Elle serrait nerveusement le bras de la vieille conteuse, et son regard était celui des mauvais jours.

– Tu m’as fait peur, ma belle. Où en étais-je seulement ? Je ne me souviens plus. Il me semble que tu m’as réveillée en sursaut, ma fille.

Mais si court qu’il eût été, le repos avait rendu des forces à Mouchette. Elle sentait monter à ses joues un feu qu’elle connaissait bien et, aux tempes, ce cercle douloureux, sûr indice de ces brusques accès de méchanceté têtue, qui exaspérait Madame.

– Vous me dégoûtez, sale vieille bête. Si j’avais été cette demoiselle, je vous eusse plutôt étranglée.
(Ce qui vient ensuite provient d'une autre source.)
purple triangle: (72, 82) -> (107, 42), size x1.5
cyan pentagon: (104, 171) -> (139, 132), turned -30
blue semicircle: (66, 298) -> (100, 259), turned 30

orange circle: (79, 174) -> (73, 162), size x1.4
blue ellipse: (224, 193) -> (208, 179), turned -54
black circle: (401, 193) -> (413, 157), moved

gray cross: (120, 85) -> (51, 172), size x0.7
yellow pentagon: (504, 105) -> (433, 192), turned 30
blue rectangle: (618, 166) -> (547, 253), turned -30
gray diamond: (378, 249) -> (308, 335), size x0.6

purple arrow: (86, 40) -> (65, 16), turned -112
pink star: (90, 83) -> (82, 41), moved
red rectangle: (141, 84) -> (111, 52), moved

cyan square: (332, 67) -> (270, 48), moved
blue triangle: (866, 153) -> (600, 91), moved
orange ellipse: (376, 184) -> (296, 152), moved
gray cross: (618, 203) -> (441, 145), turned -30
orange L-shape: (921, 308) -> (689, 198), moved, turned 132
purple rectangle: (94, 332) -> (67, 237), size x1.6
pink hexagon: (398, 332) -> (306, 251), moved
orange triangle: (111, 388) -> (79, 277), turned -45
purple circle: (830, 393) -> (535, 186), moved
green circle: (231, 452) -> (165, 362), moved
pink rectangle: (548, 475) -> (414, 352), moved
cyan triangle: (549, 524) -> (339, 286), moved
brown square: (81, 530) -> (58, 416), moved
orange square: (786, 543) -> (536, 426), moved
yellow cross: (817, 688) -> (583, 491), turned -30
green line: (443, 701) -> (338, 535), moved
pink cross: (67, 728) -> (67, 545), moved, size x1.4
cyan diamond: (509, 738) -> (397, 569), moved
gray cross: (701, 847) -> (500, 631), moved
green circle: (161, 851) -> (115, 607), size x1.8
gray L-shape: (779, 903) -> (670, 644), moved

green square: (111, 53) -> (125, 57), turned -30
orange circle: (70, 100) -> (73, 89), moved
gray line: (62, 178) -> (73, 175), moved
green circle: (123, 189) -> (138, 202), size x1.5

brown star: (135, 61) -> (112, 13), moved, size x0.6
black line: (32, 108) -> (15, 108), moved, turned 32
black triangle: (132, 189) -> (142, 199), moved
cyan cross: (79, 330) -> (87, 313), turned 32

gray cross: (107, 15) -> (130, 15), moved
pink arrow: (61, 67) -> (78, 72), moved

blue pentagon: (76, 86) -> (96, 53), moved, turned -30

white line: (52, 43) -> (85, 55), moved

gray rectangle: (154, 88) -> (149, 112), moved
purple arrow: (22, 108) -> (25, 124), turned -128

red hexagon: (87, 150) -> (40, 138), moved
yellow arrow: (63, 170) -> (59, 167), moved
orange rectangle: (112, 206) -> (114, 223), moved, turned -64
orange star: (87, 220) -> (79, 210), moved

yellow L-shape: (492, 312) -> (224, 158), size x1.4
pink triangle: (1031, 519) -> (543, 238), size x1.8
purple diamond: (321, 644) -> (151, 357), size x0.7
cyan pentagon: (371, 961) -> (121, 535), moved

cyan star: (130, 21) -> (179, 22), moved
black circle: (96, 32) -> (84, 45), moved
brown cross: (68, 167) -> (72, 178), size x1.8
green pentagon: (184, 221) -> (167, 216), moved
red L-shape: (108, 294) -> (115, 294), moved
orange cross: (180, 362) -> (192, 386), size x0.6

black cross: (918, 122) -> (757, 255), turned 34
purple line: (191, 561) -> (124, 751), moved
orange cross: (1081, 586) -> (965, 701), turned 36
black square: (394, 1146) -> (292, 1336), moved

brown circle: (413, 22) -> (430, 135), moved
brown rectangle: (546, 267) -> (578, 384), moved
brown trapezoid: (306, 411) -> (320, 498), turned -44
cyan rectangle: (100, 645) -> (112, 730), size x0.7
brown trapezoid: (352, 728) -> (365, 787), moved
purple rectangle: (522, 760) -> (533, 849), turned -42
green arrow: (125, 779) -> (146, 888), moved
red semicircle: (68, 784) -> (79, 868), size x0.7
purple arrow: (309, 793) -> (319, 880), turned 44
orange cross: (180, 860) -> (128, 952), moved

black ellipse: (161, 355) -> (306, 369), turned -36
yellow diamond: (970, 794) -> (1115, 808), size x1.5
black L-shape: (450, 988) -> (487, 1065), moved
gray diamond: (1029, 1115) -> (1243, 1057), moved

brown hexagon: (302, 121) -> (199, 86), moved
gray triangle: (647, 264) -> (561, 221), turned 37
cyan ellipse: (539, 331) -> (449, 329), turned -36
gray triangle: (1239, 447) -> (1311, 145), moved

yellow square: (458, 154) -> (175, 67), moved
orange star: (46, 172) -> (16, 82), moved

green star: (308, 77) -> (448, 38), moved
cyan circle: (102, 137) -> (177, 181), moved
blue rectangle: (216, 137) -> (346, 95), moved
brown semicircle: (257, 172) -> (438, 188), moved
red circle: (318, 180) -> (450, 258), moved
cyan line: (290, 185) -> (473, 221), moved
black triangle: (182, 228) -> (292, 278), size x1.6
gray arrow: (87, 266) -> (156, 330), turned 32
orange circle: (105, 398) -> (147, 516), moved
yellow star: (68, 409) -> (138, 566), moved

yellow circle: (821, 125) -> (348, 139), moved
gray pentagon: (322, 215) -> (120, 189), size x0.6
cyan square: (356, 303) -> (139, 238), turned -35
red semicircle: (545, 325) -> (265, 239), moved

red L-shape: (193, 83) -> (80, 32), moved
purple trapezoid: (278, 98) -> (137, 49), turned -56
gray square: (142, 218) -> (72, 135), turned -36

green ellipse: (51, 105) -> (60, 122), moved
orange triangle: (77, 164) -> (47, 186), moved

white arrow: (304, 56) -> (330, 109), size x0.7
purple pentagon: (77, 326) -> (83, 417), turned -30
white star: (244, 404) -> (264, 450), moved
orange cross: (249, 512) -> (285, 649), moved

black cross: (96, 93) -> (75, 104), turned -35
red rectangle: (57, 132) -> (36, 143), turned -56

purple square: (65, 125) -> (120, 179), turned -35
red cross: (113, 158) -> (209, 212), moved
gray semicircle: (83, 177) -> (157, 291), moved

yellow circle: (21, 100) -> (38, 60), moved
– Voyez-vous ça, répliqua la sacristine sans montrer aucune crainte. Un vrai chat sauvage. Et qu’as-tu de commun avec la demoiselle, noiraude ? Elle était belle et fraîche ; toi, tu ressembles à une bohémienne.

D’un mouvement inattendu, qui prévient toute défense de Mouchette, elle s’approche de la jeune fille, pose la main sur sa poitrine, à la place du cœur.

– Je ne te veux que du bien, dit-elle. Tu es mauvaise, mais c’est sûrement faute de comprendre. Il me semble que je connais déjà ton histoire. Parle à ton aise, ma fille.

Elle s’est pelotonnée au fond du fauteuil et ses mains remuent sans cesse, le long de la robe noire, avec un si vif mouvement des doigts qu’on les prendrait pour deux petites bêtes grises à la poursuite d’une proie invisible.